A current workaround I found for myself was to just register the EntityManager on the context (something I'd like to avoid obviously) myself:
application.use(async (context,next) => {
context.em = this.orm.em.fork();
await next();
});
Versions
| Dependency | Version |
| - | - |
| node | 14 |
| typescript | 3 |
| mikro-orm | 3.6.15 |
| your-driver | ? |
During further research, I've also managed to find a solution with @emartech/cls-adapter, which wraps cls-hooked and provides a similar facility.
I also noticed they have two distinct middleware implementations.
Weird, can you verify (by adjusting the ORM code in node_modules) that it is actually caused by this?
If so, we can add RequestContext.createAsync() that would await the next handler or something similar.
Btw I would not suggest to use cls-hooked (at least not for production). When I was testing it some time ago (might be more than a year, but I don't see any commits in last year either), it was causing memory leaks (just like plain async_hooks - so it might be also connected to node version you are using, up to date versions like 12+ might be fine).
I'm not sure if this is what you had in mind, but I was able to change the code so that the issue no longer happens. This is my approach:
static create(em) {
return async function(ctx, next) {
const context = new RequestContext(em.fork(true, true));
const d = domain_1.default.create();
d.__mikro_orm_context = context;
await new Promise(function(resolve, reject) {
d.run(() => next().then(resolve).catch(reject));
});
}
}
The usage was adjusted as: application.use(RequestContext.create(this.orm.em));. I'm not sure I understand enough of how the domain module works to judge if that still achieves the same goals as the express implementation regarding isolation. I mostly followed the example set by the cls-adapter module.

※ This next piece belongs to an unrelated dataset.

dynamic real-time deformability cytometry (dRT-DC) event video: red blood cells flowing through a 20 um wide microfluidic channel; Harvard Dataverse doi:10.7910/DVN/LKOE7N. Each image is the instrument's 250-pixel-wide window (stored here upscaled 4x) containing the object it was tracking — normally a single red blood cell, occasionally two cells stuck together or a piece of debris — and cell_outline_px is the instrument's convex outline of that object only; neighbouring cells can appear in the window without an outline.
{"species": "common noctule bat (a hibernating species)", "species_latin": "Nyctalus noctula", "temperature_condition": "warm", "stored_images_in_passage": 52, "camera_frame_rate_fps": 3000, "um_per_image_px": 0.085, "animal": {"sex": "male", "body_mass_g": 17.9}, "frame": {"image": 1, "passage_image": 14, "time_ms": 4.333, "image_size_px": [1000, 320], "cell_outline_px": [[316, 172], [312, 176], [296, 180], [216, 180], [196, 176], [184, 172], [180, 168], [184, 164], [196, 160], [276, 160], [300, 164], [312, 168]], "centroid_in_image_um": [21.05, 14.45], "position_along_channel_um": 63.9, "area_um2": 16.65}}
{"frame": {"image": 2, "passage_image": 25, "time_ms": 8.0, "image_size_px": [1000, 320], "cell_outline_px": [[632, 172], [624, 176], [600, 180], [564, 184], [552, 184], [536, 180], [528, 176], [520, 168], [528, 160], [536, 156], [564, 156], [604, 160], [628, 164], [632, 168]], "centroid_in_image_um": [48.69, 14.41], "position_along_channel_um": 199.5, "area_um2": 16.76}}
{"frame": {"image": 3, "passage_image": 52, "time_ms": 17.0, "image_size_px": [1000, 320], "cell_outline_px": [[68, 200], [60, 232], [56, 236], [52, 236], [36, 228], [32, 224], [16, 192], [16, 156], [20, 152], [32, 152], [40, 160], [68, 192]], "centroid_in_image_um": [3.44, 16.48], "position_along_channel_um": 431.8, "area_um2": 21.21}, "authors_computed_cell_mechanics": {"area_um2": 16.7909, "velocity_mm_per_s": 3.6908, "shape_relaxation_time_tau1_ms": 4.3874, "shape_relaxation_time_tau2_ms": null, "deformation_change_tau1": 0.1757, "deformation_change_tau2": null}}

Thanks for the note regarding cls-hooked. That probably saved me some headaches in the long run. Preferably, I'd stick with MikroORM approaches for this specific area, but I like the idea. In the past we'd often blindly attach properties to the request and response objects. Something I'd like to avoid on this iteration.
Thanks, will try to create example repository for Koa too when debugging this to ensure it really works.
4.0.0-rc.0 is out with RequestContext.createAsync().
Works great. Migration to v4 was also smooth so far.